Port-au-Prince, 3 août 2025 – Un acte de violence odieux a une nouvelle fois frappé une institution humanitaire en Haïti. Dans la nuit du samedi 2 au dimanche 3 août, aux environs de 3 heures du matin, des individus lourdement armés ont pris d’assaut l’orphelinat Saint-Hélène, situé à Tête Bwa-Pen, dans la localité d’Obléon (Kenscoff). Le bilan est alarmant : huit personnes enlevées, dont un enfant âgé de seulement trois ans.
Face à cette agression jugée « intolérable » et « inacceptable », les responsables des organisations Nos Petits Frères et Sœurs (NPFS) et la Fondation Saint-Luc (FSL) ont pris une décision radicale.
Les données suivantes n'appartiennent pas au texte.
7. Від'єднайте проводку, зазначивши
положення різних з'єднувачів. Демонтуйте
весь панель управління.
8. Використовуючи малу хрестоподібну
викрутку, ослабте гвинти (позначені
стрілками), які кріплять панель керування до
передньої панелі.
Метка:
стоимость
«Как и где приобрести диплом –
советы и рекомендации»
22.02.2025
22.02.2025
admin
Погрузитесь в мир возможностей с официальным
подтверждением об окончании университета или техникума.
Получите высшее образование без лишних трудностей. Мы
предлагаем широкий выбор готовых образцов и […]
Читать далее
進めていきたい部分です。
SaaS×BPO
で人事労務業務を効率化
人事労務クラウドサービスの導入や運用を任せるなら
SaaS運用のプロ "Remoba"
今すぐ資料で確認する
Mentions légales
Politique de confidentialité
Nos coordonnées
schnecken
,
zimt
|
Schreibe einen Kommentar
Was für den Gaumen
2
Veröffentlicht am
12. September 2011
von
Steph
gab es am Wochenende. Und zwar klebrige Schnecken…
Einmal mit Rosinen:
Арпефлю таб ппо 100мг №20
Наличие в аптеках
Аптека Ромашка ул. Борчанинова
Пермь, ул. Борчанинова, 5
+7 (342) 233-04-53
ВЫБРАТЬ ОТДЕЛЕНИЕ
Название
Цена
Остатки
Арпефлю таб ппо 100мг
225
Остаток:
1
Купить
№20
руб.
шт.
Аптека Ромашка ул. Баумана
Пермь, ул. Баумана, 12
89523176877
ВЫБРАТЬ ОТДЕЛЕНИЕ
Par mesure de protestation, toutes les institutions rattachées à ces deux réseaux – dont l’hôpital Saint-Damien, le programme de vie communautaire, et l’hôpital Saint-Luc – resteront fermées à compter de ce dimanche, jusqu’à la libération sans condition de toutes les personnes kidnappées.
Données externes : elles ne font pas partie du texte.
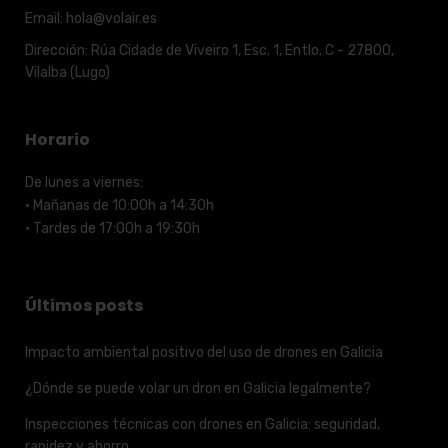
Email:
hola@volair.es
Dirección:
Rúa Cidade de Viveiro 1, Esc. 1, Entlo. C - 27800,
Vilalba (Lugo)
Horario
De lunes a viernes:
· Mañanas de 10:00h a 14:30h
· Tardes de 17:00h a 19:30h
Últimos posts
Impacto ambiental positivo del uso de drones en Galicia
¿Dónde se puede volar un dron en Galicia legalmente?
Inspecciones técnicas con drones en Galicia: seguridad,
rapidez y ahorro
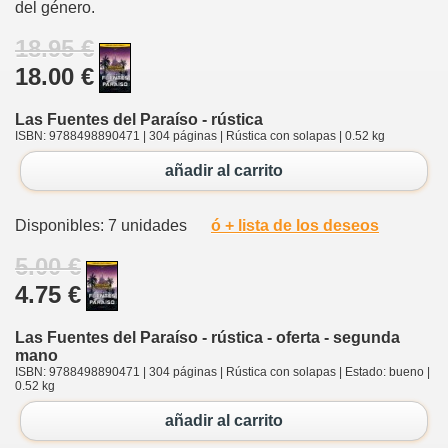
del género.
18.95 €
18.00 €
Las Fuentes del Paraíso - rústica
ISBN: 9788498890471 | 304 páginas | Rústica con solapas | 0.52 kg
añadir al carrito
Disponibles: 7 unidades
ó + lista de los deseos
5.00 €
4.75 €
Las Fuentes del Paraíso - rústica - oferta - segunda
mano
ISBN: 9788498890471 | 304 páginas | Rústica con solapas | Estado: bueno |
0.52 kg
añadir al carrito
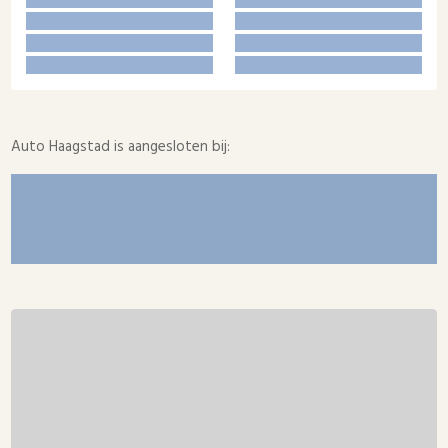
Auto Haagstad is aangesloten bij:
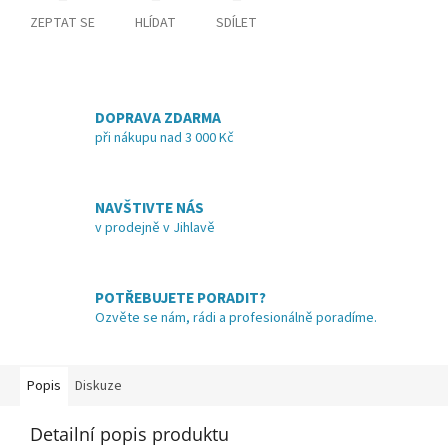
ZEPTAT SE
HLÍDAT
SDÍLET
DOPRAVA ZDARMA
při nákupu nad 3 000 Kč
NAVŠTIVTE NÁS
v prodejně v Jihlavě
POTŘEBUJETE PORADIT?
Ozvěte se nám, rádi a profesionálně poradíme.
Popis
Diskuze
Detailní popis produktu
Dans un communiqué conjoint signé par Miguel Venegas, directeur exécutif de NPFS, et le Père Leo Richard Frechette, directeur général de la Fondation Saint-Luc, les deux entités dénoncent un climat d’impunité et de banalisation de la terreur :
« Nous disons NON à l’impunité, NON à l’indifférence, NON à la banalisation de la terreur. »
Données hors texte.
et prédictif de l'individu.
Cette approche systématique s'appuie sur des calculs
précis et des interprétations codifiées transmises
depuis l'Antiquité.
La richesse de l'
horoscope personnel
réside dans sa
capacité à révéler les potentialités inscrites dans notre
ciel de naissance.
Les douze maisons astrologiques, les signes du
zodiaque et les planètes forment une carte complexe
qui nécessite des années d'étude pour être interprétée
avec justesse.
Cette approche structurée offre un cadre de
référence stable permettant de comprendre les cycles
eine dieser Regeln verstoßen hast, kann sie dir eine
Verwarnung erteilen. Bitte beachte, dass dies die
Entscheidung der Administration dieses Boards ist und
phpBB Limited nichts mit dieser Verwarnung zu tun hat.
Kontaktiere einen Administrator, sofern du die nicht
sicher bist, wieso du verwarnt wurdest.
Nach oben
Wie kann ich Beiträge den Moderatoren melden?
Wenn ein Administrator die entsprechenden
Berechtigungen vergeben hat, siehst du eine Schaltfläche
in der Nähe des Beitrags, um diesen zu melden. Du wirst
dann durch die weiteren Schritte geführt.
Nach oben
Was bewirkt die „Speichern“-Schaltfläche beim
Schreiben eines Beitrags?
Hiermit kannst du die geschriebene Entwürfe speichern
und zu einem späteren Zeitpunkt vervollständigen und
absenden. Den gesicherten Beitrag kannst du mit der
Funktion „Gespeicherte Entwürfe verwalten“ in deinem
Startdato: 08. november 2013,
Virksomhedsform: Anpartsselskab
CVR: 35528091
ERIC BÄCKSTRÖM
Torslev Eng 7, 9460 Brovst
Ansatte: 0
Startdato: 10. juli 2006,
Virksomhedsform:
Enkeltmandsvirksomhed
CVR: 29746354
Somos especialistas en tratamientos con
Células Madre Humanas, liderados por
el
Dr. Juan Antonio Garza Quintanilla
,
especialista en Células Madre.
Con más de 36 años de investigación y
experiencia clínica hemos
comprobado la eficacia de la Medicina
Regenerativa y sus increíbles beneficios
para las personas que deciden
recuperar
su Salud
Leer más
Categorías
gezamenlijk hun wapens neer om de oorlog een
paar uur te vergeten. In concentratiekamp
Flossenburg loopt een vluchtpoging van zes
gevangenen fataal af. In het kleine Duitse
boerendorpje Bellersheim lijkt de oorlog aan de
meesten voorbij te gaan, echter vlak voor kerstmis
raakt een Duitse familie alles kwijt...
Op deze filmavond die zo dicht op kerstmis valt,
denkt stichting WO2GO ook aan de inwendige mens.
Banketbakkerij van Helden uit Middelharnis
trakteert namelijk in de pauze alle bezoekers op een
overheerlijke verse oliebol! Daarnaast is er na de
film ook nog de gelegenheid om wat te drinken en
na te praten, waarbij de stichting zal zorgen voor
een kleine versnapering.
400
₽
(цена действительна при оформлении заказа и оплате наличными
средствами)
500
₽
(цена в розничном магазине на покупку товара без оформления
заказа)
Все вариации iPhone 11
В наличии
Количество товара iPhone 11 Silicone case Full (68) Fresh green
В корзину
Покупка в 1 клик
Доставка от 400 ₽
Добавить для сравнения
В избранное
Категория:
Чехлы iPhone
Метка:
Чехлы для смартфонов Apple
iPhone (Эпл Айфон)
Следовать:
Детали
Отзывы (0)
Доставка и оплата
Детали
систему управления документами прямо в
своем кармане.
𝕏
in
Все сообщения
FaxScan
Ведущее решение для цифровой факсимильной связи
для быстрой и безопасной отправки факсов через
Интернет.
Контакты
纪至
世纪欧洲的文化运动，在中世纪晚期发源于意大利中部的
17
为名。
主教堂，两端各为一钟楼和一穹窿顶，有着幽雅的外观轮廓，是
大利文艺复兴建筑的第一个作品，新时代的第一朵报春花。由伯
Les institutions affectées appellent les autorités et la société civile à un sursaut collectif pour mettre fin à cette spirale de violences et restaurer le respect de la dignité et de la vie humaine en Haïti.
« Nous ne lâcherons pas. Nous continuerons de lutter pour une Haïti juste, où la dignité et la vie humaine sont respectées », conclut le communiqué.